Speaker Diarization
Automatically identify and distinguish between different speakers in your audio recordings.
Overview
Speaker diarization answers the question "who spoke when?" by segmenting audio based on speaker identity. This is essential for meetings, interviews, podcasts, and any multi-speaker content.
Supported Models
| Model | Diarization Support | Max Speakers |
|---|---|---|
lucid-mono | ✅ | Unlimited |
lucid-multi | ✅ | Unlimited |
lucid-agent | ✅ | Unlimited |
lucid-lite | ✅ | Unlimited |
cipher-fast | ❌ | - |
cipher-max | ❌ | - |
Enable Diarization
import requests
response = requests.post(
"https://yourvoic.com/api/v1/stt/lucid/transcribe",
headers={"X-API-Key": "your_api_key"},
files={"file": open("meeting.mp3", "rb")},
data={
"model": "lucid-mono",
"diarize": "true"
}
)
result = response.json()
Response Format
When diarization is enabled, the response includes speaker information:
{
"success": true,
"text": "Hello everyone, welcome to the meeting.

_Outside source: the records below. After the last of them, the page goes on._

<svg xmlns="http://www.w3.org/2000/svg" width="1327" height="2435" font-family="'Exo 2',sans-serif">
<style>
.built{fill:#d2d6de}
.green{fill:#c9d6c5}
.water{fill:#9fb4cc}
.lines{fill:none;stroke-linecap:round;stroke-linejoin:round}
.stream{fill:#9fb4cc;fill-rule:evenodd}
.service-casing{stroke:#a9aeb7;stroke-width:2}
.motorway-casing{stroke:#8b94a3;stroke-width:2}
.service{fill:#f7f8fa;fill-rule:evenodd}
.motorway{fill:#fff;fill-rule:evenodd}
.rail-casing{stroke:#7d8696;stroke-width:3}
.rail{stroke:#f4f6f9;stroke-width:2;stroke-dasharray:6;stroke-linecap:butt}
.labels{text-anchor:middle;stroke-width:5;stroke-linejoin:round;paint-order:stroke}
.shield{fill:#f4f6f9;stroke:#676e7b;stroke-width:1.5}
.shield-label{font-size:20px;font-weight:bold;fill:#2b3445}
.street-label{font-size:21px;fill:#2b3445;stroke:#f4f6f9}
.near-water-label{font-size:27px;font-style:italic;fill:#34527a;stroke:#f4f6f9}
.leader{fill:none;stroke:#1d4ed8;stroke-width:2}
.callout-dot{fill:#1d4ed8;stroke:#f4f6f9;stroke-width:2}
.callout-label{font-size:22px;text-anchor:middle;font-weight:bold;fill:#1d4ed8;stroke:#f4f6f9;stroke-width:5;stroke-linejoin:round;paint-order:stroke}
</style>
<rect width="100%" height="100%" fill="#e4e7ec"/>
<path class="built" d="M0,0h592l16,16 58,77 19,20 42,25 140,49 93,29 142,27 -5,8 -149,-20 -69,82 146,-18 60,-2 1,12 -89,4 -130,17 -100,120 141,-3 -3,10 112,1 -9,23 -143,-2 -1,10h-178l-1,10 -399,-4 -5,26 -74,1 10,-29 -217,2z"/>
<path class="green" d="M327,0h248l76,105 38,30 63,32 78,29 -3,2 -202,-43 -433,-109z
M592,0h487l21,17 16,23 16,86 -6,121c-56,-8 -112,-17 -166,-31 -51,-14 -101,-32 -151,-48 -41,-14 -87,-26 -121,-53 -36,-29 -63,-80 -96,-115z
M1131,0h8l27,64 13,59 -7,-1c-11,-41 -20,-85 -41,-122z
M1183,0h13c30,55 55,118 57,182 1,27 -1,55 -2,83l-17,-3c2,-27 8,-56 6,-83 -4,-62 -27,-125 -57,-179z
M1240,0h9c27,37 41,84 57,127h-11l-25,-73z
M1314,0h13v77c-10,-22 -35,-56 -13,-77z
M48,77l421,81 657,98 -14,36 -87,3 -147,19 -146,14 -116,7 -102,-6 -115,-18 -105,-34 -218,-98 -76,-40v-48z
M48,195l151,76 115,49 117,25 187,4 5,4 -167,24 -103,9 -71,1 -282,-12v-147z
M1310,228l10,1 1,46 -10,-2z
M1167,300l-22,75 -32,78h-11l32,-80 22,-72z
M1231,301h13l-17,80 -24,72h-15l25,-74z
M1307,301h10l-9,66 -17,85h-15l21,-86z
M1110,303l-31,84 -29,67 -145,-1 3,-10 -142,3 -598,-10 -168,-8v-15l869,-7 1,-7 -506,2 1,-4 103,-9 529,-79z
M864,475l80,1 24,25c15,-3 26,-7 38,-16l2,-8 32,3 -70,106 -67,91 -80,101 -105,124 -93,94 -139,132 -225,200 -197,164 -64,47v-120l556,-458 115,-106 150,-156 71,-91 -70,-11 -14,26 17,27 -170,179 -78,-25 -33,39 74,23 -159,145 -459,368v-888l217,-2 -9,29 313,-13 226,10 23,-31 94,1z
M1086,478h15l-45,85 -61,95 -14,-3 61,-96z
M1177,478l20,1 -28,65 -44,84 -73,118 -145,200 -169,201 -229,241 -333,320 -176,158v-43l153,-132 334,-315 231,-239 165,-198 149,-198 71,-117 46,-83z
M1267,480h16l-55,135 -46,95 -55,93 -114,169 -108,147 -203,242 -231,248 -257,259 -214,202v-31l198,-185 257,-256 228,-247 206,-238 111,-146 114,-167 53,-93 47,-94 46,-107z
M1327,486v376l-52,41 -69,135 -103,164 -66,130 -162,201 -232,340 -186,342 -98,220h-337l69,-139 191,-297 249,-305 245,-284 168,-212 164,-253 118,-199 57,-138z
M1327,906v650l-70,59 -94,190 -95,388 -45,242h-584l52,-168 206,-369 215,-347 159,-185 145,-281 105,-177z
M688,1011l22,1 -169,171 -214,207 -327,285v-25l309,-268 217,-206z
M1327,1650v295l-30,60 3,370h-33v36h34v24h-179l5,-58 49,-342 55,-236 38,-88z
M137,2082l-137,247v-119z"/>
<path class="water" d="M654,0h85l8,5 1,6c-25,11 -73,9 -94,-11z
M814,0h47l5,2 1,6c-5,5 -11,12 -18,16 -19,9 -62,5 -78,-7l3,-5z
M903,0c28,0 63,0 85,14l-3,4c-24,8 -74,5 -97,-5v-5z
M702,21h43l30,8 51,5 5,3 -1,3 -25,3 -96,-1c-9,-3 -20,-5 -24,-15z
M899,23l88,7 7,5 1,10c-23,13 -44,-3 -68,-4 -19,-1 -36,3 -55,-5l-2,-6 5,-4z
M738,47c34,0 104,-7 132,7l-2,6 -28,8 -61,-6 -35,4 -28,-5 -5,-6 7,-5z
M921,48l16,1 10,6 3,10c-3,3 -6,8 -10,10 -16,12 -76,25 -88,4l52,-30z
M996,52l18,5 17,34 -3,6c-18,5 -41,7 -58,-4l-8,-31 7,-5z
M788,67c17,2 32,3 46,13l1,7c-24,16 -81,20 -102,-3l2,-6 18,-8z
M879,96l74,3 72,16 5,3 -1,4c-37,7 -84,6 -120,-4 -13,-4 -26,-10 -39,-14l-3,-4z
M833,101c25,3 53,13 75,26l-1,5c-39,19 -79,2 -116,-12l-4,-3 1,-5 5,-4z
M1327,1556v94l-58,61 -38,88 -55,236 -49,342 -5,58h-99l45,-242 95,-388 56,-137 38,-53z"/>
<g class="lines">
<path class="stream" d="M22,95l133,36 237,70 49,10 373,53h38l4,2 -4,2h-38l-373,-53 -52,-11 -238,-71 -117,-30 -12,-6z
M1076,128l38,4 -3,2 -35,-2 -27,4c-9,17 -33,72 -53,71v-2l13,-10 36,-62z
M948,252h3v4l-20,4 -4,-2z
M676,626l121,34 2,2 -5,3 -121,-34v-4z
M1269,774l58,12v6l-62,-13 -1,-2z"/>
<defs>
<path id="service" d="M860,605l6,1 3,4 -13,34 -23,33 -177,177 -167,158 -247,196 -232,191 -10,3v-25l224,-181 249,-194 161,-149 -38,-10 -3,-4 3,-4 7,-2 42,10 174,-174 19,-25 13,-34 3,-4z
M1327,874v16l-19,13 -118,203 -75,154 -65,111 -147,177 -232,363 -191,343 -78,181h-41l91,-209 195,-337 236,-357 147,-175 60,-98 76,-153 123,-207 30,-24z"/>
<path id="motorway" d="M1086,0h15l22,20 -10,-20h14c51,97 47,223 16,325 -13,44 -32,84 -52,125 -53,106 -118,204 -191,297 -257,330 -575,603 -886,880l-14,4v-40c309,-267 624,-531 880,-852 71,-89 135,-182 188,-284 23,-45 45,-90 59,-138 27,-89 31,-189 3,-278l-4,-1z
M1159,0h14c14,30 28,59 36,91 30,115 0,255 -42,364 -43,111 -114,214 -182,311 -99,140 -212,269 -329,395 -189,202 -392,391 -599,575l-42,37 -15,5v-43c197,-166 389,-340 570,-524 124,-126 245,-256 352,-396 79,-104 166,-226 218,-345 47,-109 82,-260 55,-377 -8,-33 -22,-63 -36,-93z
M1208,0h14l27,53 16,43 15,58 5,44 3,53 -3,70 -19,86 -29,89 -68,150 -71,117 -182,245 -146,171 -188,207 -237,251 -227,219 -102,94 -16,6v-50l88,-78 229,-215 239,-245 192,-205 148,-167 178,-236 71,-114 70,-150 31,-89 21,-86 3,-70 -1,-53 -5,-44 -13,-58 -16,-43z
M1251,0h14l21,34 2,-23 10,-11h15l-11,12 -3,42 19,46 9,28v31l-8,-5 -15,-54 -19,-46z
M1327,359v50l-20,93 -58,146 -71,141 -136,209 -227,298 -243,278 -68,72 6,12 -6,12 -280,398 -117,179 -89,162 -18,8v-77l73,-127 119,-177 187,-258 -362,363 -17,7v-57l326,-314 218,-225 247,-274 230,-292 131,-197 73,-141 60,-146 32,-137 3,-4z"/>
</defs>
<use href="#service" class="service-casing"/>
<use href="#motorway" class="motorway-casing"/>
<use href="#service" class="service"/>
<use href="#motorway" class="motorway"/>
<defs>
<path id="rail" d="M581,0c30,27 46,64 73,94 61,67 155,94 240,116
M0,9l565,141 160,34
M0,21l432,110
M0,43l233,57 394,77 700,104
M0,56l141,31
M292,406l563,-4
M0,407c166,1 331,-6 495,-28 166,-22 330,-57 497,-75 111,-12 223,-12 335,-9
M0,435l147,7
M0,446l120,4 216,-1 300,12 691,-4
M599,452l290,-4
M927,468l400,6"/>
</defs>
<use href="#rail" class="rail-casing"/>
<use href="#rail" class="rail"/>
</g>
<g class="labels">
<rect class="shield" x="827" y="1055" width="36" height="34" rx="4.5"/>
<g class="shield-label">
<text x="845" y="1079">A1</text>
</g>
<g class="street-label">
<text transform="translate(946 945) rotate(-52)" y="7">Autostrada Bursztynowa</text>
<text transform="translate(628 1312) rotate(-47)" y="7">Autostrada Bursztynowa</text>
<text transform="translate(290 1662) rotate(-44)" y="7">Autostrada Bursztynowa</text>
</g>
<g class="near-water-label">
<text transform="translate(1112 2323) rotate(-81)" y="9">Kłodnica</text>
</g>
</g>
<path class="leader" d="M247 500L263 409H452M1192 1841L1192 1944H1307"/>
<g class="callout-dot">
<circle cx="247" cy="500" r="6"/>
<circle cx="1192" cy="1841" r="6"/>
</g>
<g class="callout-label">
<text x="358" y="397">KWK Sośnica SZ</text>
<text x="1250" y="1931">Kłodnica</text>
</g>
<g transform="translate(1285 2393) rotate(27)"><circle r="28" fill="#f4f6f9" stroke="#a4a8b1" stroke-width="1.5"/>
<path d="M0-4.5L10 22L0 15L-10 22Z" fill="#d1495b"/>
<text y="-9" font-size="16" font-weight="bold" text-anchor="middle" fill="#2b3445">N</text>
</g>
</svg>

Thanks for having me.",
"utterances": [
{
"speaker": 0,
"text": "Hello everyone, welcome to the meeting.",
"start": 0.0,
"end": 2.5,
"confidence": 0.95
},
{
"speaker": 1,
"text": "Thanks for having me.",
"start": 3.0,
"end": 4.2,
"confidence": 0.92
}
],
"speakers": {
"count": 2
}
}
Processing the Results
# Print transcript with speaker labels
result = response.json()
for utterance in result.get('utterances', []):
speaker = utterance['speaker']
text = utterance['text']
start = utterance['start']
print(f"[Speaker {speaker}] ({start:.1f}s): {text}")
Best Practices
- Audio Quality: Clear audio with minimal background noise produces better speaker separation
- Speaker Distance: Ensure speakers are at similar distances from the microphone
- Overlapping Speech: Minimize simultaneous talking for cleaner diarization
- Consistent Voices: Works best when speakers have distinct voice characteristics
💡 Note: Speaker labels (0, 1, 2...) are assigned based on order of first appearance in the audio, not by any pre-defined identity.